Publié par le septembre 20, 2018 dans actualités, blogue de Gilles | Aucun commentaire

Chaque jour, au Canada, 68 personnes de plus subissent les effets d’une maladie cognitive. Par « maladie cognitive », on veut dire un ensemble de troubles cérébraux dont la maladie d’Alzheimer. Déclin de la mémoire, perte de la capacité de raisonnement, défi de communication – toutes ces caractéristiques grugent progressivement les aptitudes à accomplir les activités quotidiennes, érigent des murs entre la personne atteinte et ses proches, réduisent la qualité de vie, posent des défis pour le système de santé et imposent des coûts importants.

Mais vous êtes déjà 3 sur 4 lecteurs à savoir de quoi je parle. En effet, 3 Canadiens sur 4 connaissent une personne atteinte d’une maladie cognitive.
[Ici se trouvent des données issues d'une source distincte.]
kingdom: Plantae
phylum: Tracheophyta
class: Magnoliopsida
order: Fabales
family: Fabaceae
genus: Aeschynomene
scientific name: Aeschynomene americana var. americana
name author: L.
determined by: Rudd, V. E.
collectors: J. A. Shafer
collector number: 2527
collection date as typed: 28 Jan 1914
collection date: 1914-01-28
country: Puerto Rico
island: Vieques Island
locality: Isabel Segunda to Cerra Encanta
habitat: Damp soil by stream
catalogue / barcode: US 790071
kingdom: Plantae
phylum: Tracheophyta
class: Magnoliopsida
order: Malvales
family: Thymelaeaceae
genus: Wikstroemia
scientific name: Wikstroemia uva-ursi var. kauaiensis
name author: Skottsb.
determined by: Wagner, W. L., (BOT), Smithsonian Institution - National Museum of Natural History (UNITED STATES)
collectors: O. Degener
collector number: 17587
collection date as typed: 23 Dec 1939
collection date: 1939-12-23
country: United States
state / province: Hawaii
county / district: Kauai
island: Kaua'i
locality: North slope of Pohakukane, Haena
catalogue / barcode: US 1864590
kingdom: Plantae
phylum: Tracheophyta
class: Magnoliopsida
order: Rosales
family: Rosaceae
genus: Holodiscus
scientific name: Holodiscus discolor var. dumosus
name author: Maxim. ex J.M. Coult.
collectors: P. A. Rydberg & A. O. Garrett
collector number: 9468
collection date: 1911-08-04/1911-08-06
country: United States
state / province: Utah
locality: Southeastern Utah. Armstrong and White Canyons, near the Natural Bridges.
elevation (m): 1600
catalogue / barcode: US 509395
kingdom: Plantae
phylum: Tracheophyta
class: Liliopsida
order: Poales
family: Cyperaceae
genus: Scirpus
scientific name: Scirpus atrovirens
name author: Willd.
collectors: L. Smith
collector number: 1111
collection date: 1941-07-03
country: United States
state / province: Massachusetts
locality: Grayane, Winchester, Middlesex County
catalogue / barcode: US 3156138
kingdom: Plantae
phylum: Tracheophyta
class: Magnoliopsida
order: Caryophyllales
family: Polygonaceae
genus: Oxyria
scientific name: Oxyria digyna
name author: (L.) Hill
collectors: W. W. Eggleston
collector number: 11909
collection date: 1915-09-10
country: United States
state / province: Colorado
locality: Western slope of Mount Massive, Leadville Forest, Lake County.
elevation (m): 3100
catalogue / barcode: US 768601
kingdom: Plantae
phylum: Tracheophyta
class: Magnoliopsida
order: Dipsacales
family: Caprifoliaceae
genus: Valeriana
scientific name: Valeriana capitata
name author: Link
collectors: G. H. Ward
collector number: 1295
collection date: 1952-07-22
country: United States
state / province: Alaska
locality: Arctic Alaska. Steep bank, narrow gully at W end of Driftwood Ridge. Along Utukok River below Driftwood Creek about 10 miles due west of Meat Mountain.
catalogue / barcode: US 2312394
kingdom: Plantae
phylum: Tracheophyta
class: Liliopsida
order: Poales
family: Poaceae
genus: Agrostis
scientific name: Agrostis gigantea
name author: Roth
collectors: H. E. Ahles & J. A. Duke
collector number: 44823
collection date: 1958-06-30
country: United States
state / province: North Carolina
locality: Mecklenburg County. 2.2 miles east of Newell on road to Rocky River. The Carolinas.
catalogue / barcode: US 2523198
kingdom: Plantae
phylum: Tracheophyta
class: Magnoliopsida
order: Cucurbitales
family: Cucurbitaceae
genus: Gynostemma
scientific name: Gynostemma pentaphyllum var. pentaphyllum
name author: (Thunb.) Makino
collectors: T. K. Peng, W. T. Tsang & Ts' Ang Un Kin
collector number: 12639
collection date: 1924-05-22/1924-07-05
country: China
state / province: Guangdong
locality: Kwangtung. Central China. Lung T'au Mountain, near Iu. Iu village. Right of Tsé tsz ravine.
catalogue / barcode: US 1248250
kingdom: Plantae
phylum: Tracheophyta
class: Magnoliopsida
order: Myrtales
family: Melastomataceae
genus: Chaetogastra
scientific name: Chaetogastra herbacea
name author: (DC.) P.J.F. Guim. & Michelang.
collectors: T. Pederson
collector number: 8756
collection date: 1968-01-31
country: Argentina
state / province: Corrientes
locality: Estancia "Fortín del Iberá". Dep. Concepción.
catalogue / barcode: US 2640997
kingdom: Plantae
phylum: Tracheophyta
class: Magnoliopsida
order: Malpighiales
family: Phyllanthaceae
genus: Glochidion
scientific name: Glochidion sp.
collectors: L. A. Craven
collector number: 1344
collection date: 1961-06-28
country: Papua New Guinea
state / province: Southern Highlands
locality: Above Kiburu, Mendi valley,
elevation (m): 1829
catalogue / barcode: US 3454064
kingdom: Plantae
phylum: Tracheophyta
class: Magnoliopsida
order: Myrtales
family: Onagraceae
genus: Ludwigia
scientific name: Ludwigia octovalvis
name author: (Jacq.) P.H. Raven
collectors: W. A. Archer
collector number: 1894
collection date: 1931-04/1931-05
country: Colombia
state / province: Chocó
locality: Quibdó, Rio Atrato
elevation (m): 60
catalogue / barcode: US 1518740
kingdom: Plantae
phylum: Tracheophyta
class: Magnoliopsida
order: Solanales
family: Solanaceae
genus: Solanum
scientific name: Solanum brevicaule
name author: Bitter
Il y a deux ans, déjà 564 000 Canadiens étaient atteints d’une maladie cognitive mais dans 15 ans, à raison de 25 000 nouveaux cas par année, ce chiffre dépassera les 937 000!

Les maladies cognitives coûtent 33 milliards de dollars par année à l’économie canadienne. D’ici 2040, ces coûts monteront en flèche pour atteindre 293 milliards de dollars par année.

Mais il y a une bonne nouvelle! Si vous lisez ce billet de blogue, il y a de fortes chances que vous connaissez plus qu’une langue. Selon diverses recherches, le fait de connaître plus d’une langue améliore votre capacité de concentration et peut générer une « réserve cognitive » (ou réserve d’intelligence). Cela protège davantage le cerveau contre le début du déclin cognitif lié à l’âge. Ouf!

Le 21 septembre est la 25ème Journée mondiale de la maladie d’Alzheimer. C’est l’occasion de porter son regard sur la maladie d’Alzheimer et des défis qui touchent les individus atteints et leurs familles. Chez Reflet Salvéo, notre regard se tourne particulièrement vers les fournisseurs de services afin de les encourager à prendre en compte la lentille francophone dans le développement de leur offre de services. La maladie d’Alzheimer est déjà assez pénible sans avoir à ajouter les frustrations de ne pas se faire servir, ni comprendre dans sa langue.